DataLoader code example

Example: pytorch data

cat_cols = ["Hour","AMorPM", "Weekday"]
cont_cols = ['pickup_longitude',
       'pickup_latitude', 'dropoff_longitude', 'dropoff_latitude',
       'passenger_count', 'dist_km']

y_col = ["fare_amount"]

for cat in cat_cols:
    df[cat] = df[cat].astype("category")
    
df = shuffle(df, random_state=101)
df.reset_index(drop=True, inplace=True)

cats = np.stack([df[col].cat.codes.values for col in cat_cols], 1)
conts = np.stack([df[col].values for col in cont_cols],1)
cats = torch.tensor(cats, dtype=torch.int64)
conts = torch.tensor(conts, dtype=torch.float)
y = torch.tensor(df[y_col].values,dtype=torch.float).reshape(-1,1) #regression
# classification: y = torch.tensor(df[y_col].values,dtype=torch.float).flatten()

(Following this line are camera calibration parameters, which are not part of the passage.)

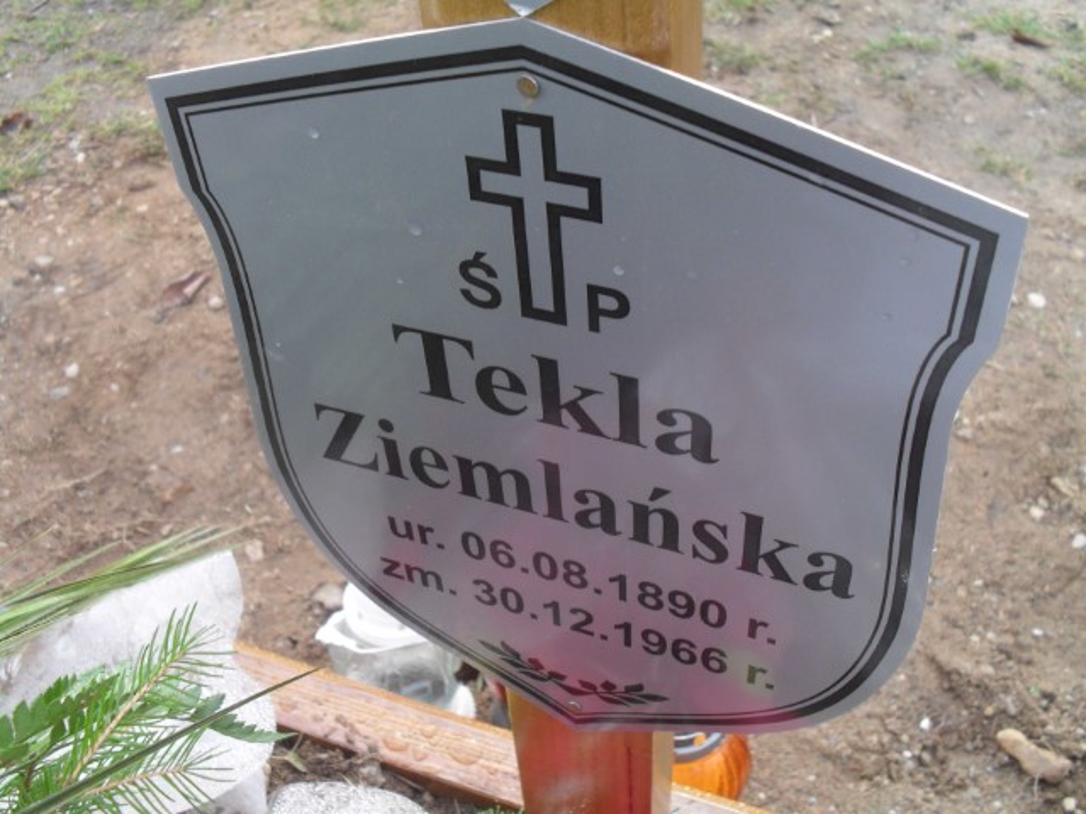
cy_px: 407
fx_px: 1098
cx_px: 543
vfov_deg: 40.7
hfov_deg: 52.6
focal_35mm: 35
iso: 100
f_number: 3.2
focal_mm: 6.3
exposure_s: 1/90
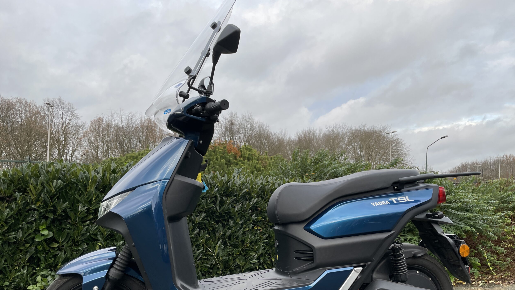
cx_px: 259
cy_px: 194
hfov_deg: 66.1
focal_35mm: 29
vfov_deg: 39.7
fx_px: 396
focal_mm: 4.2
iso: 32
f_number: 1.6
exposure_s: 1/228
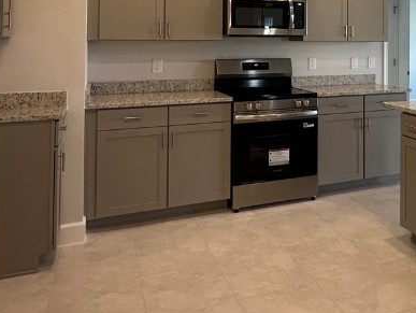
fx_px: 445
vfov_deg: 36.4
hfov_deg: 48.6
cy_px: 32
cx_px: 299
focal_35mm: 37
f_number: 2.2
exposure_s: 1/120
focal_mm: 2.22
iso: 320
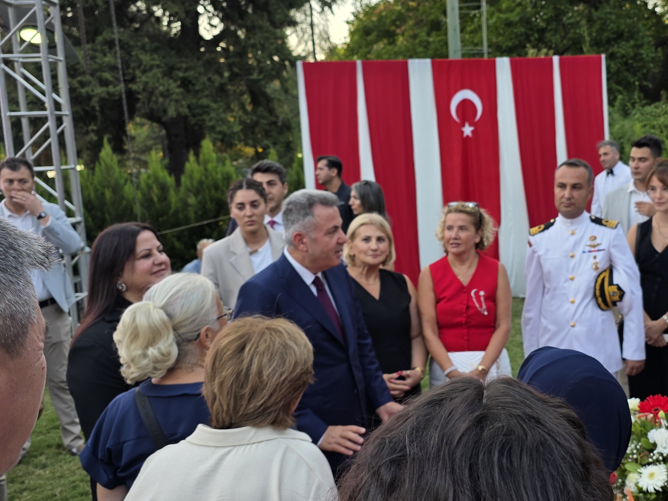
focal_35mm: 40
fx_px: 772
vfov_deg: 35.9
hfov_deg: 45.6
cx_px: 476
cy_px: 237
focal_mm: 6.3
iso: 40
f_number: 1.7
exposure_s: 1/100
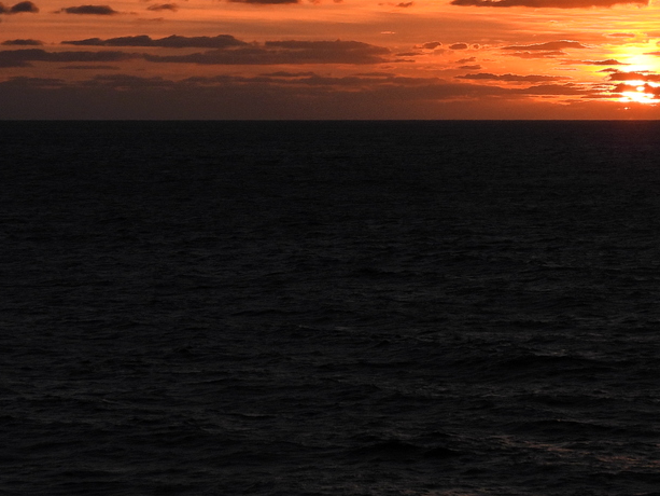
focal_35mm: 167
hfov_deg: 11.7
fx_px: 3185
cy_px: 36
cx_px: 647
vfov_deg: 8.9
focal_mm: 14.3
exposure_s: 1/1600
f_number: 4
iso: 100
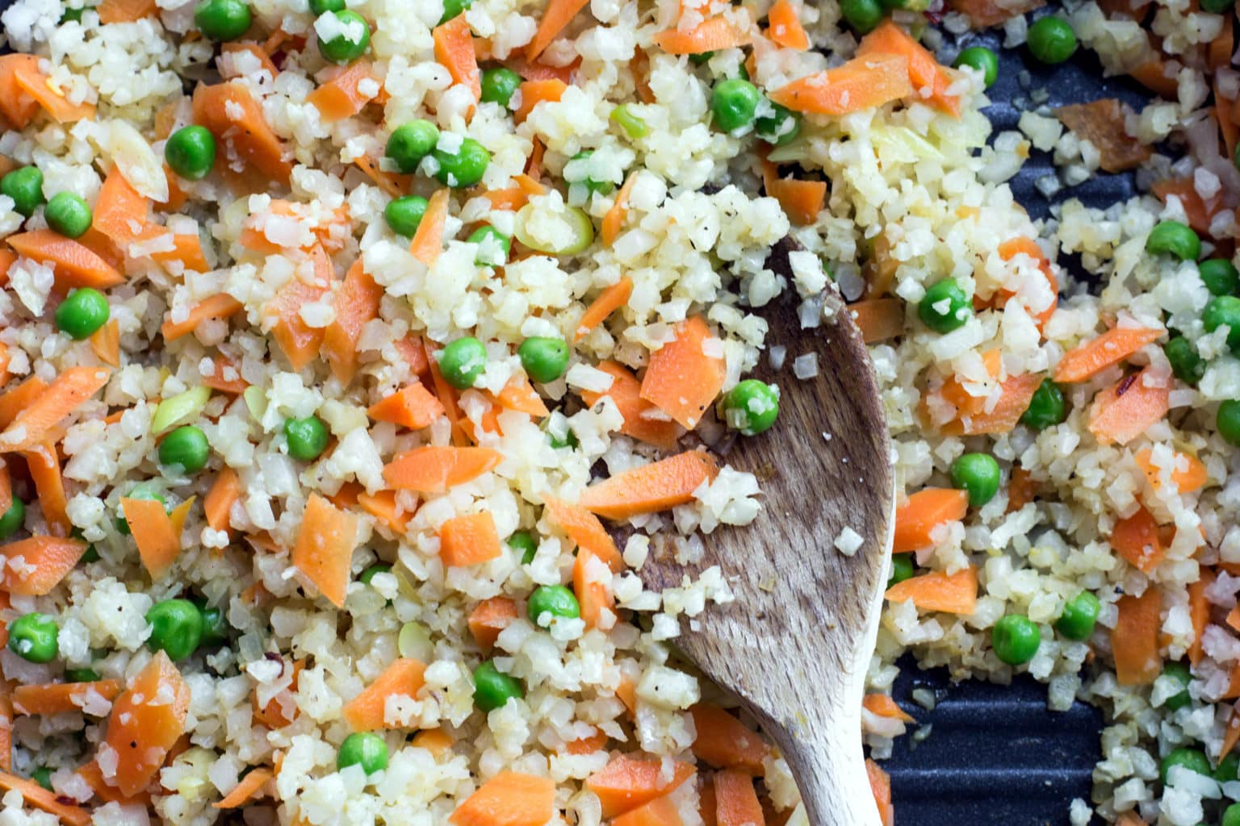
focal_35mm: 75
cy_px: 413
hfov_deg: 27.0
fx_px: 2583
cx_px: 620
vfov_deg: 18.2
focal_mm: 50
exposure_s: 1/60
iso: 220
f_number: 5.6
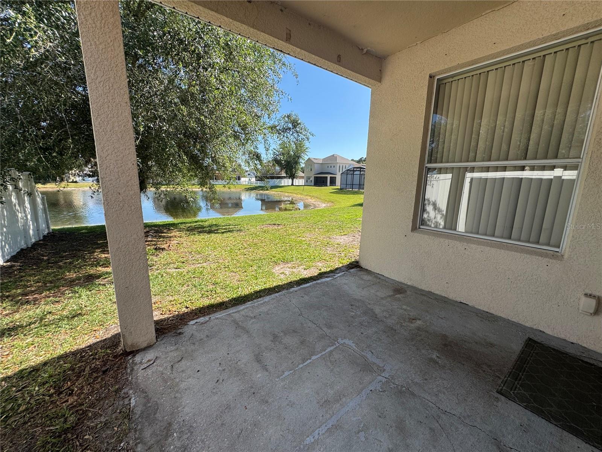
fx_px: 243
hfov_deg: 102.1
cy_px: 226
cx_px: 301
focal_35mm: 14
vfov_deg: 85.7
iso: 40
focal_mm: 2.22
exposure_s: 1/879
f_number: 2.2
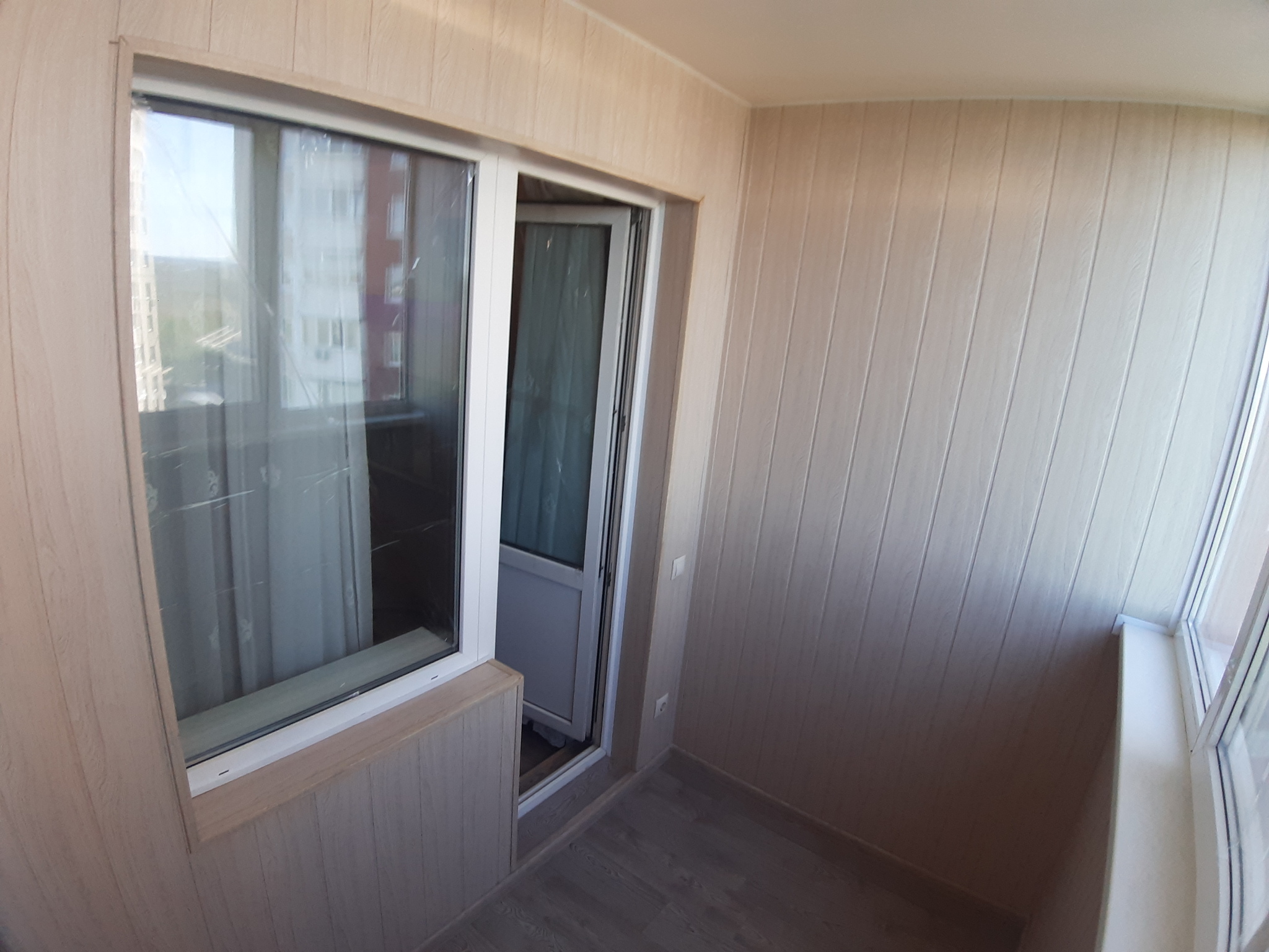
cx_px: 634
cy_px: 476
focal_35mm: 18
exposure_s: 1/100
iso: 80
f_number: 2.4
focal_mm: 1.87
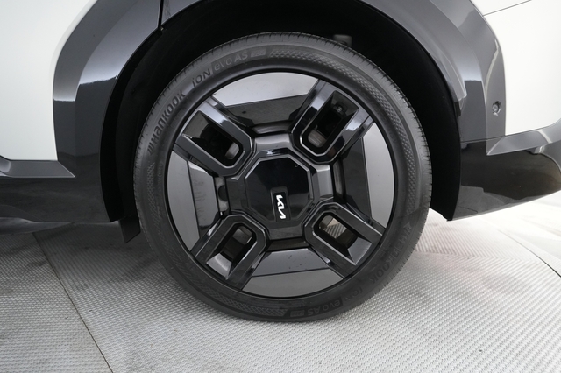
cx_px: 280
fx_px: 374
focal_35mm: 24
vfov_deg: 53.1
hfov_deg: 73.8
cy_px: 186
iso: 5000
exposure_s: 1/160
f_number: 2.8
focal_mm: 24
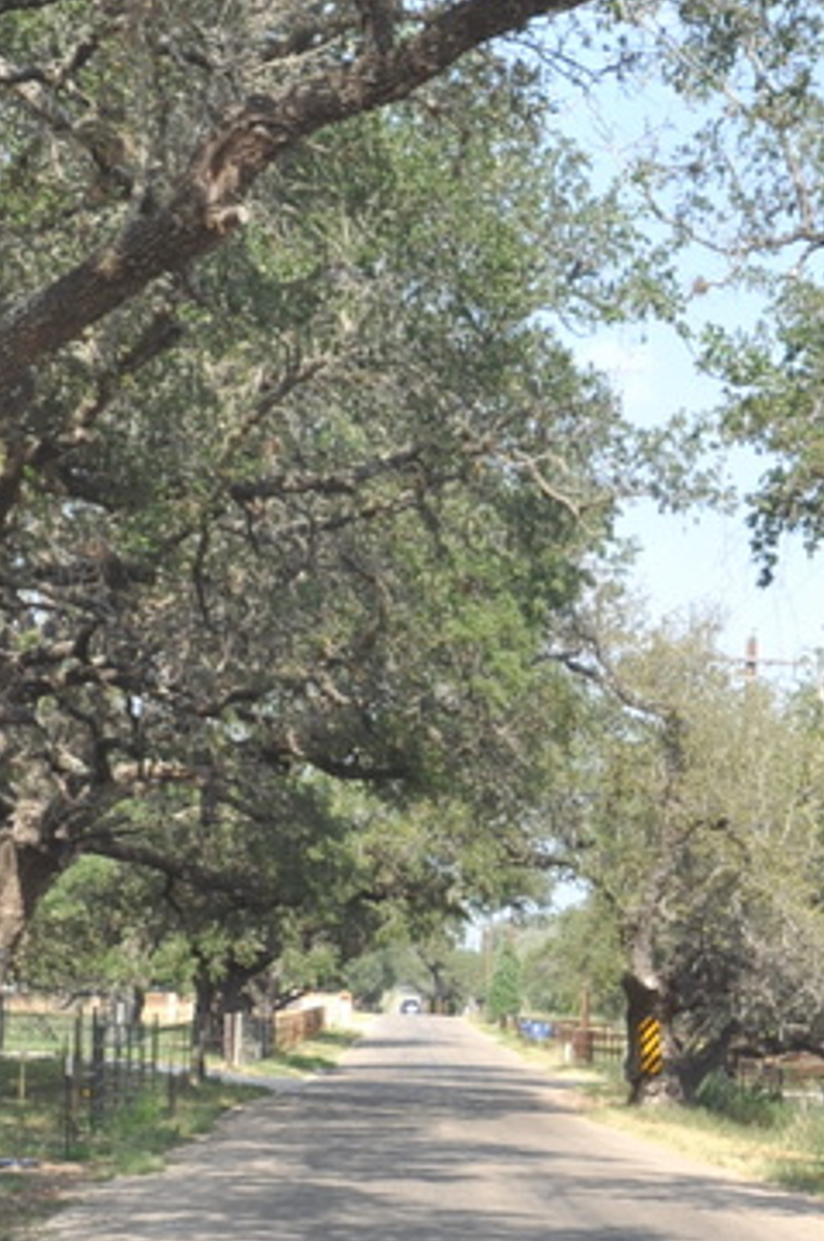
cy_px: 1069
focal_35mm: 108
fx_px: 3718
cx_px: 598
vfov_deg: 18.7
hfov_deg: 12.6
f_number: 9
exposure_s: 1/320
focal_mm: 24
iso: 200
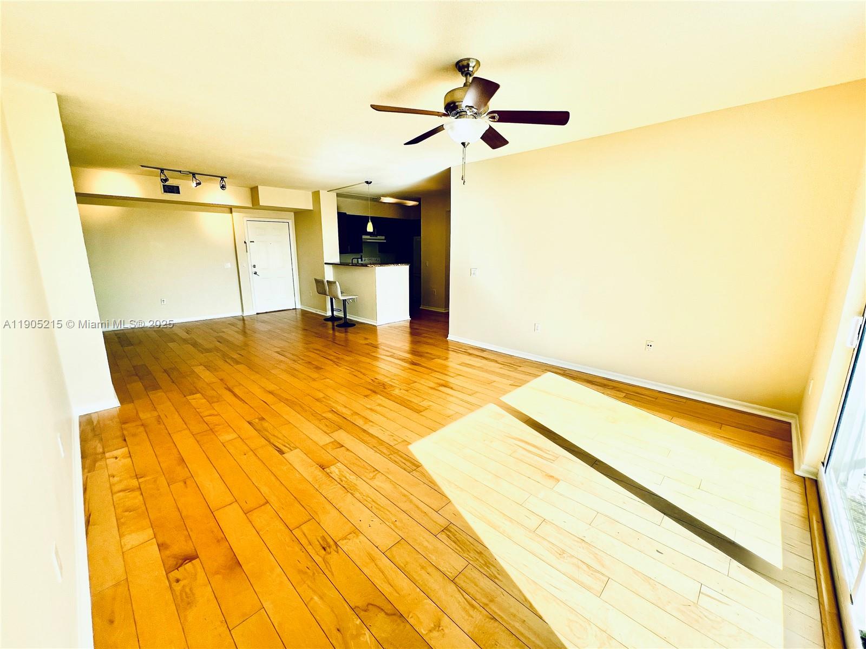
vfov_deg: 89.9
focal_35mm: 13
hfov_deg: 106.2
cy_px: 324
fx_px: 325
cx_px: 433
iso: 32
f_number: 1.8
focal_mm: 1.57
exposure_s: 1/308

cat_sizes = [len(df[col].cat.categories) for col in cat_cols]
emb_sizes = [(size, min(50, (size+1)//2)) for size in cat_sizes]

b = 30000 # suggested batch size
t = 5000  # suggested test size

cat_train = cats[:b-t]
cat_test  = cats[b-t:b]
con_train = conts[:b-t]
con_test  = conts[b-t:b]
y_train   = y[:b-t]
y_test    = y[b-t:b]